__Saved entries__:
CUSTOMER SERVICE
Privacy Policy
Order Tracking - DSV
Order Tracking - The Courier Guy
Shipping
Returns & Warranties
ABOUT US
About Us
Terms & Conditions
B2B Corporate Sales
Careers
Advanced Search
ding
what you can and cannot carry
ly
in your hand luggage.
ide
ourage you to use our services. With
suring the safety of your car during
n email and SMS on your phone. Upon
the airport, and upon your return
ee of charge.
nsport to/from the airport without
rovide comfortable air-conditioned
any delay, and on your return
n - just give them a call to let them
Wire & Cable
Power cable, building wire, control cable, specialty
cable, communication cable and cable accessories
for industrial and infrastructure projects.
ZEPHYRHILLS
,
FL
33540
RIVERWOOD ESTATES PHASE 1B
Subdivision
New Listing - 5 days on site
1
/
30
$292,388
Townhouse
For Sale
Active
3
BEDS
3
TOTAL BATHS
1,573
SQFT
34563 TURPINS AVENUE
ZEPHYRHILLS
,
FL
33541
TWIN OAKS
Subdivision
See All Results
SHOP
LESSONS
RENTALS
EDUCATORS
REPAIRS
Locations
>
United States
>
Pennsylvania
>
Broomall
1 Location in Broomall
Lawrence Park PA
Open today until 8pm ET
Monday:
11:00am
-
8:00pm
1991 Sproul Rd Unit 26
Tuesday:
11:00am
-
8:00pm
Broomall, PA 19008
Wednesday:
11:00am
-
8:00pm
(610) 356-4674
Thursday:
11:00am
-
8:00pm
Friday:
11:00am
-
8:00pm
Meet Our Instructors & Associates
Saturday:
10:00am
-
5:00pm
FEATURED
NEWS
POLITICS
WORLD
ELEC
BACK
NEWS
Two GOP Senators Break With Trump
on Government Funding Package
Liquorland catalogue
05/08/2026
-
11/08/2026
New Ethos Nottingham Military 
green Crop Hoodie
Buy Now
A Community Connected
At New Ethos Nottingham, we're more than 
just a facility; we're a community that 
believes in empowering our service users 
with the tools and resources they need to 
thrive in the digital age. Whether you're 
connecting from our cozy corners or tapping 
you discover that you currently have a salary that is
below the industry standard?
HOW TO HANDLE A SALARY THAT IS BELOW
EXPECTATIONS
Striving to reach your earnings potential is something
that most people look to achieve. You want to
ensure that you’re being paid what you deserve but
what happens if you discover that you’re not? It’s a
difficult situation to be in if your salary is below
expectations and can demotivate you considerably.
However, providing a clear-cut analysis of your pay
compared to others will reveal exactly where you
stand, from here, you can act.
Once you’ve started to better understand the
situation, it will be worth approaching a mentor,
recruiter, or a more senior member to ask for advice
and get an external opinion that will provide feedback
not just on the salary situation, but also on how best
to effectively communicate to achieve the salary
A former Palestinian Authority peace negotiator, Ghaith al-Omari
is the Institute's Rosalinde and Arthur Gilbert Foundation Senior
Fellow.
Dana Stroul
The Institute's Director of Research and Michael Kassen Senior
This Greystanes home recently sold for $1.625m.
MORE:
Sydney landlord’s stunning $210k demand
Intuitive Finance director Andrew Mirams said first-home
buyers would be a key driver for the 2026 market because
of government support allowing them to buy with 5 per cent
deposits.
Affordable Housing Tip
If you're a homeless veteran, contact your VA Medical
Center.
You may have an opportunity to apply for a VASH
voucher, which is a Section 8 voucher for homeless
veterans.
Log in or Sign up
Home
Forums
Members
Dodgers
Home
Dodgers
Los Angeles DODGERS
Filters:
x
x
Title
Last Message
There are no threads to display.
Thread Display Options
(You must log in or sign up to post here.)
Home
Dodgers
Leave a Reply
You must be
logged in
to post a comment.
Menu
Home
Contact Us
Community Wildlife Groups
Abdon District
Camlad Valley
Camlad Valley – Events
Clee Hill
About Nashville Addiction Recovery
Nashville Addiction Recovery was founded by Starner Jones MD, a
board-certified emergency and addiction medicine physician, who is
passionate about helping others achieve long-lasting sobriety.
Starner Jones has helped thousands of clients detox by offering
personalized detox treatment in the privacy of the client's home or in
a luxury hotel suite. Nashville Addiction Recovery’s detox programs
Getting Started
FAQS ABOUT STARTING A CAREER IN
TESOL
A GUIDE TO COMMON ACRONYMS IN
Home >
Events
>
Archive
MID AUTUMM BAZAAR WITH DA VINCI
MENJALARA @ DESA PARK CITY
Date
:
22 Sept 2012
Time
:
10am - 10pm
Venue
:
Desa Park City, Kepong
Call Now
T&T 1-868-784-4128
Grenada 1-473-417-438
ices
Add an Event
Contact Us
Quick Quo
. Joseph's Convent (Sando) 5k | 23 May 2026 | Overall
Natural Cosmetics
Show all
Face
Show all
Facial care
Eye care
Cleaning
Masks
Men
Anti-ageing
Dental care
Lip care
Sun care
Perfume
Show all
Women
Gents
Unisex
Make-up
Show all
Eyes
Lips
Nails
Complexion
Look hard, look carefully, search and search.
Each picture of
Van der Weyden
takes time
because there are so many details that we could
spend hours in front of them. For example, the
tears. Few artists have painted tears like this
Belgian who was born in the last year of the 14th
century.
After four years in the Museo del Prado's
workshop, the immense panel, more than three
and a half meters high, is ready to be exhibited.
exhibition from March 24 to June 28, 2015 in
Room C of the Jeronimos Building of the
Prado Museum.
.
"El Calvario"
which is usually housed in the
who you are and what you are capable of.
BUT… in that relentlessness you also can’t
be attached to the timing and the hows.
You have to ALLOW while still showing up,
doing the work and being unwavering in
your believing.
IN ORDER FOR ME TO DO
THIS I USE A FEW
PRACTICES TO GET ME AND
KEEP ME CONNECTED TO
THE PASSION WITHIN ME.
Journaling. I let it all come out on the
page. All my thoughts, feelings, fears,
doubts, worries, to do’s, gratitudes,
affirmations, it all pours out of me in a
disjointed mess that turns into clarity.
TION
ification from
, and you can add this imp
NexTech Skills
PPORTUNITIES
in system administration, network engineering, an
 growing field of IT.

__REQUIRED ACTION__: Copy out all of the lines above word for word, in the same order.

__RESPONSE AREA__:
CUSTOMER SERVICE
Privacy Policy
Order Tracking - DSV
Order Tracking - The Courier Guy
Shipping
Returns & Warranties
ABOUT US
About Us
Terms & Conditions
B2B Corporate Sales
Careers
Advanced Search
ding
what you can and cannot carry
ly
in your hand luggage.
ide
ourage you to use our services. With
suring the safety of your car during
n email and SMS on your phone. Upon
the airport, and upon your return
ee of charge.
nsport to/from the airport without
rovide comfortable air-conditioned
any delay, and on your return
n - just give them a call to let them
Wire & Cable
Power cable, building wire, control cable, specialty
cable, communication cable and cable accessories
for industrial and infrastructure projects.
ZEPHYRHILLS
,
FL
33540
RIVERWOOD ESTATES PHASE 1B
Subdivision
New Listing - 5 days on site
1
/
30
$292,388
Townhouse
For Sale
Active
3
BEDS
3
TOTAL BATHS
1,573
SQFT
34563 TURPINS AVENUE
ZEPHYRHILLS
,
FL
33541
TWIN OAKS
Subdivision
See All Results
SHOP
LESSONS
RENTALS
EDUCATORS
REPAIRS
Locations
>
United States
>
Pennsylvania
>
Broomall
1 Location in Broomall
Lawrence Park PA
Open today until 8pm ET
Monday:
11:00am
-
8:00pm
1991 Sproul Rd Unit 26
Tuesday:
11:00am
-
8:00pm
Broomall, PA 19008
Wednesday:
11:00am
-
8:00pm
(610) 356-4674
Thursday:
11:00am
-
8:00pm
Friday:
11:00am
-
8:00pm
Meet Our Instructors & Associates
Saturday:
10:00am
-
5:00pm
FEATURED
NEWS
POLITICS
WORLD
ELEC
BACK
NEWS
Two GOP Senators Break With Trump
on Government Funding Package
Liquorland catalogue
05/08/2026
-
11/08/2026
New Ethos Nottingham Military 
green Crop Hoodie
Buy Now
A Community Connected
At New Ethos Nottingham, we're more than 
just a facility; we're a community that 
believes in empowering our service users 
with the tools and resources they need to 
thrive in the digital age. Whether you're 
connecting from our cozy corners or tapping 
you discover that you currently have a salary that is
below the industry standard?
HOW TO HANDLE A SALARY THAT IS BELOW
EXPECTATIONS
Striving to reach your earnings potential is something
that most people look to achieve. You want to
ensure that you’re being paid what you deserve but
what happens if you discover that you’re not? It’s a
difficult situation to be in if your salary is below
expectations and can demotivate you considerably.
However, providing a clear-cut analysis of your pay
compared to others will reveal exactly where you
stand, from here, you can act.
Once you’ve started to better understand the
situation, it will be worth approaching a mentor,
recruiter, or a more senior member to ask for advice
and get an external opinion that will provide feedback
not just on the salary situation, but also on how best
to effectively communicate to achieve the salary
A former Palestinian Authority peace negotiator, Ghaith al-Omari
is the Institute's Rosalinde and Arthur Gilbert Foundation Senior
Fellow.
Dana Stroul
The Institute's Director of Research and Michael Kassen Senior
This Greystanes home recently sold for $1.625m.
MORE:
Sydney landlord’s stunning $210k demand
Intuitive Finance director Andrew Mirams said first-home
buyers would be a key driver for the 2026 market because
of government support allowing them to buy with 5 per cent
deposits.
Affordable Housing Tip
If you're a homeless veteran, contact your VA Medical
Center.
You may have an opportunity to apply for a VASH
voucher, which is a Section 8 voucher for homeless
veterans.
Log in or Sign up
Home
Forums
Members
Dodgers
Home
Dodgers
Los Angeles DODGERS
Filters:
x
x
Title
Last Message
There are no threads to display.
Thread Display Options
(You must log in or sign up to post here.)
Home
Dodgers
Leave a Reply
You must be
logged in
to post a comment.
Menu
Home
Contact Us
Community Wildlife Groups
Abdon District
Camlad Valley
Camlad Valley – Events
Clee Hill
About Nashville Addiction Recovery
Nashville Addiction Recovery was founded by Starner Jones MD, a
board-certified emergency and addiction medicine physician, who is
passionate about helping others achieve long-lasting sobriety.
Starner Jones has helped thousands of clients detox by offering
personalized detox treatment in the privacy of the client's home or in
a luxury hotel suite. Nashville Addiction Recovery’s detox programs
Getting Started
FAQS ABOUT STARTING A CAREER IN
TESOL
A GUIDE TO COMMON ACRONYMS IN
Home >
Events
>
Archive
MID AUTUMM BAZAAR WITH DA VINCI
MENJALARA @ DESA PARK CITY
Date
:
22 Sept 2012
Time
:
10am - 10pm
Venue
:
Desa Park City, Kepong
Call Now
T&T 1-868-784-4128
Grenada 1-473-417-438
ices
Add an Event
Contact Us
Quick Quo
. Joseph's Convent (Sando) 5k | 23 May 2026 | Overall
Natural Cosmetics
Show all
Face
Show all
Facial care
Eye care
Cleaning
Masks
Men
Anti-ageing
Dental care
Lip care
Sun care
Perfume
Show all
Women
Gents
Unisex
Make-up
Show all
Eyes
Lips
Nails
Complexion
Look hard, look carefully, search and search.
Each picture of
Van der Weyden
takes time
because there are so many details that we could
spend hours in front of them. For example, the
tears. Few artists have painted tears like this
Belgian who was born in the last year of the 14th
century.
After four years in the Museo del Prado's
workshop, the immense panel, more than three
and a half meters high, is ready to be exhibited.
exhibition from March 24 to June 28, 2015 in
Room C of the Jeronimos Building of the
Prado Museum.
.
"El Calvario"
which is usually housed in the
who you are and what you are capable of.
BUT… in that relentlessness you also can’t
be attached to the timing and the hows.
You have to ALLOW while still showing up,
doing the work and being unwavering in
your believing.
IN ORDER FOR ME TO DO
THIS I USE A FEW
PRACTICES TO GET ME AND
KEEP ME CONNECTED TO
THE PASSION WITHIN ME.
Journaling. I let it all come out on the
page. All my thoughts, feelings, fears,
doubts, worries, to do’s, gratitudes,
affirmations, it all pours out of me in a
disjointed mess that turns into clarity.
TION
ification from
, and you can add this imp
NexTech Skills
PPORTUNITIES
in system administration, network engineering, an
 growing field of IT.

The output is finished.